In sum...an innocent.
(Perhaps innocent to a troubling degree.
We see how he troubles Aziraphale, during their first conversation. He starts looking around and behind them, checking to make sure that no one can HEAR the blithe and reckless things coming out of this angel's mouth. This angel who talks like he's never been reprimanded in his life; like it's never occurred to him that anyone would want to hurt him.
Before the Beginning, Aziraphale understood Heaven better than he did. The danger is plainly occurring to Aziraphale.)
So now, we the viewers are in on a cruel joke that Aziraphale has known all along, which is that this --THIS-- is the angel who--
*checks notes*
--did a million lightyear freestyle dive into a boiling pool of sulphur. For asking questions.
...Imagine you are Aziraphale, and everything inside you wants to believe Heaven are the Good Guys, and God is Good and Everything She does is capital-R Right...and now try to reconcile that. Keep trying. I don't think he ever totally managed it in 6000 years.
All this gets further complicated when we learn that, despite all of the above, we were still right. That sweet excitable babby up there?
He WAS a powerful and high-ranking angel.
That much is explicitly confirmed, with significant evidence that he could have been among the mightiest of archangels...
...Who apparently accosted his fellow angels for piggyback rides. And was remembered millennia later by those (now fallen) angels as something 'little.'
What does that tell us about who he was? Is?

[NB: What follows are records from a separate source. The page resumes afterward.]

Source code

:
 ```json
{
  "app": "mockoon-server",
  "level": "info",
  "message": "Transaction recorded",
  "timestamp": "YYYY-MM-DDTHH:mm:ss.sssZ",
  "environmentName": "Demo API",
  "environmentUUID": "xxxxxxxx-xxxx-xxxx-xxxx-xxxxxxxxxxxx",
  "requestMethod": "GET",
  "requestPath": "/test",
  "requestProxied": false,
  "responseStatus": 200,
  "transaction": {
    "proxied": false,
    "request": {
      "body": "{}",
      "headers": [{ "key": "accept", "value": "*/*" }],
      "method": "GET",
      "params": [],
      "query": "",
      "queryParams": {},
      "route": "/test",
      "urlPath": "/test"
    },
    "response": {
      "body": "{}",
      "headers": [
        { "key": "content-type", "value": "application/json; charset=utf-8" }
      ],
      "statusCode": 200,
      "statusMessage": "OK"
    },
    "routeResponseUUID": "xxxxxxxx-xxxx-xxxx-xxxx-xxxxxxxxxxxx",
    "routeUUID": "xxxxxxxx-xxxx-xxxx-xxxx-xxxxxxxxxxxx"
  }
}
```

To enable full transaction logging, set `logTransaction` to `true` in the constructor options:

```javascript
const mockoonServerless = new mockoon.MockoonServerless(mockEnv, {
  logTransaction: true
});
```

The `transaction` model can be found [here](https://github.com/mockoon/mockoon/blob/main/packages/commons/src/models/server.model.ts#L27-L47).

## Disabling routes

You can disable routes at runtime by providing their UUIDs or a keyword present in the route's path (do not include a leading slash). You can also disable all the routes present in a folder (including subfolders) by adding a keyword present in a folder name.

Hell, Aziraphale has known to be wary of the archangels (and the judgements of Heaven in general) since before the Fall even happened. He chooses to believe they are Good; he can't fool himself into thinking they are Safe.
Yet he's absolutely certain that Crowley won't hurt Job's children. Enough to stand in a burning building and say to them, "I can't save you, but don't be afraid. I won't need to."
And what reason does he give?
("I know you."
"You do not know me."
"I know the angel you were.")
What does that tell us about who he was? Is?
("The angel you knew is not me."
But how is Aziraphale supposed to believe that, when he can see him all the time?)
tl;dr --yes, this is better. I love the tragedy of it.
'Innocence died screaming' and all that.